**Work order:**
In the entries, find all lines that hold the word "none" and copy them.

**Supplied information:**

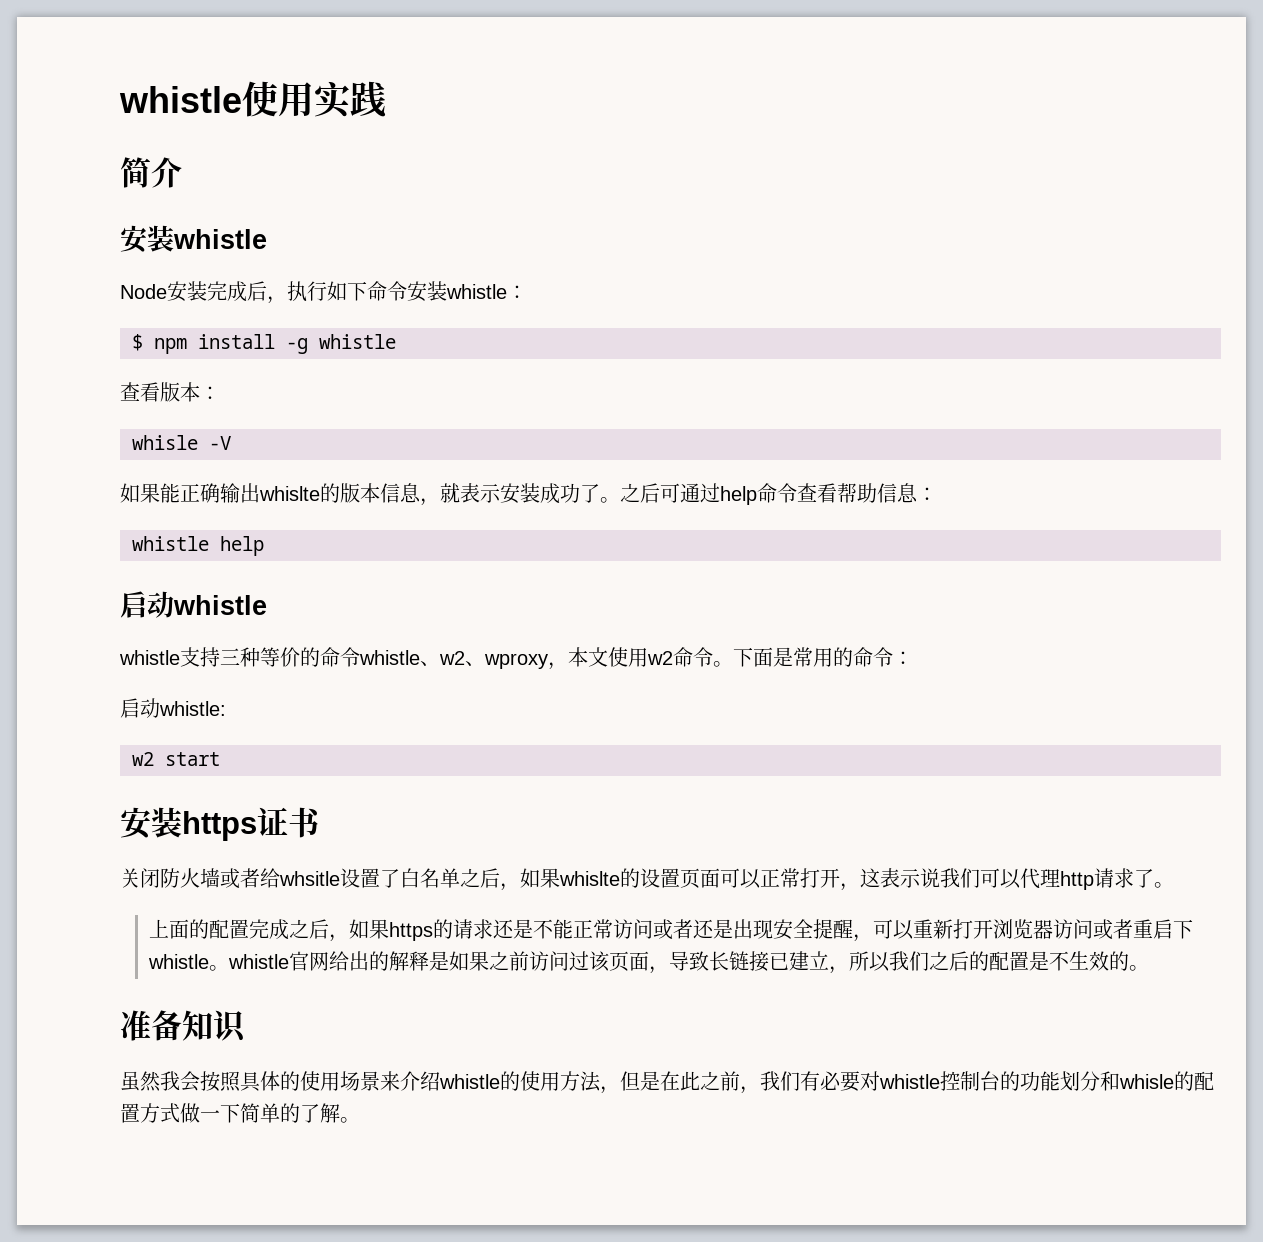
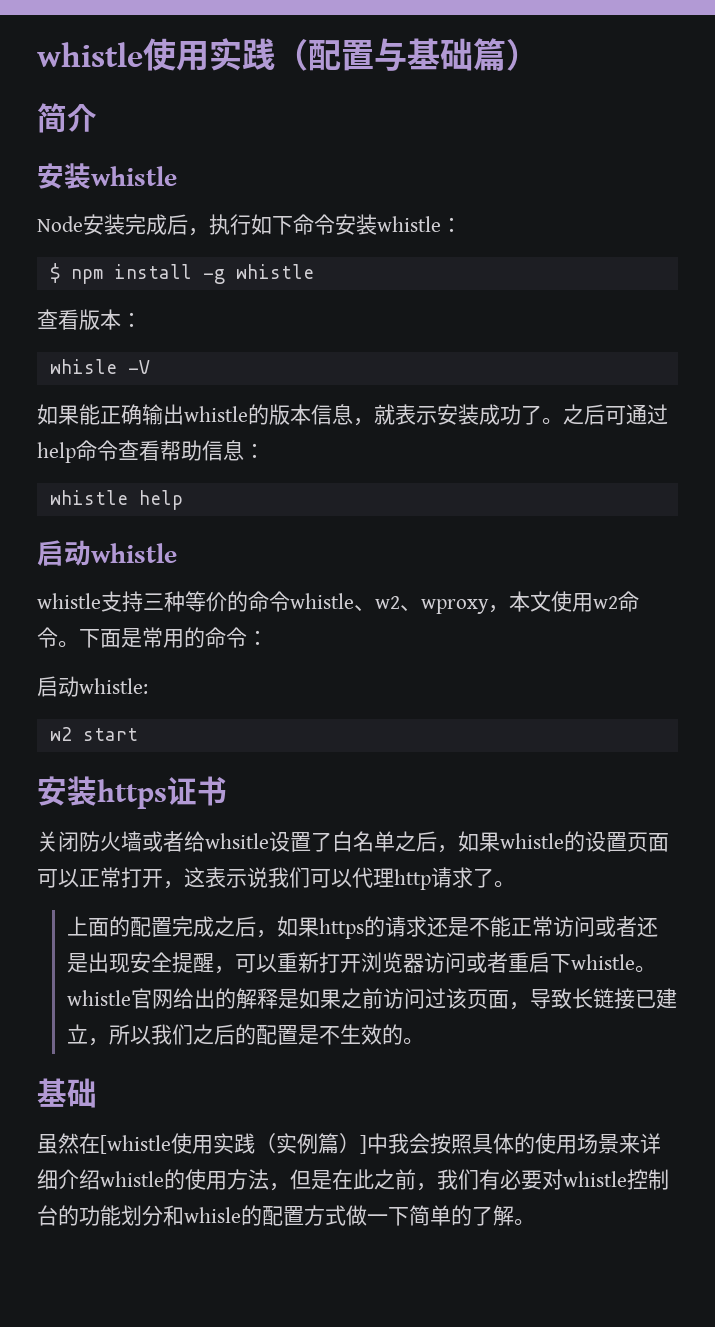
(386, 99) none -> [275,38,539,71] （配置与基础篇）
[259,486,320,501] whislte -> [184,406,248,422] whistle
[559,871,620,886] whislte -> [500,833,564,849] whistle
[120,1010,247,1043] 准备知识 -> [37,1078,97,1108] 基础
(161, 1081) none -> [79,1133,388,1154] 在[whistle使用实践（实例篇）]中
(400, 1081) none -> [640,1133,661,1154] [37,1169,58,1190] 详细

**Your solution:**
(386, 99) none -> [275,38,539,71] （配置与基础篇）
(161, 1081) none -> [79,1133,388,1154] 在[whistle使用实践（实例篇）]中
(400, 1081) none -> [640,1133,661,1154] [37,1169,58,1190] 详细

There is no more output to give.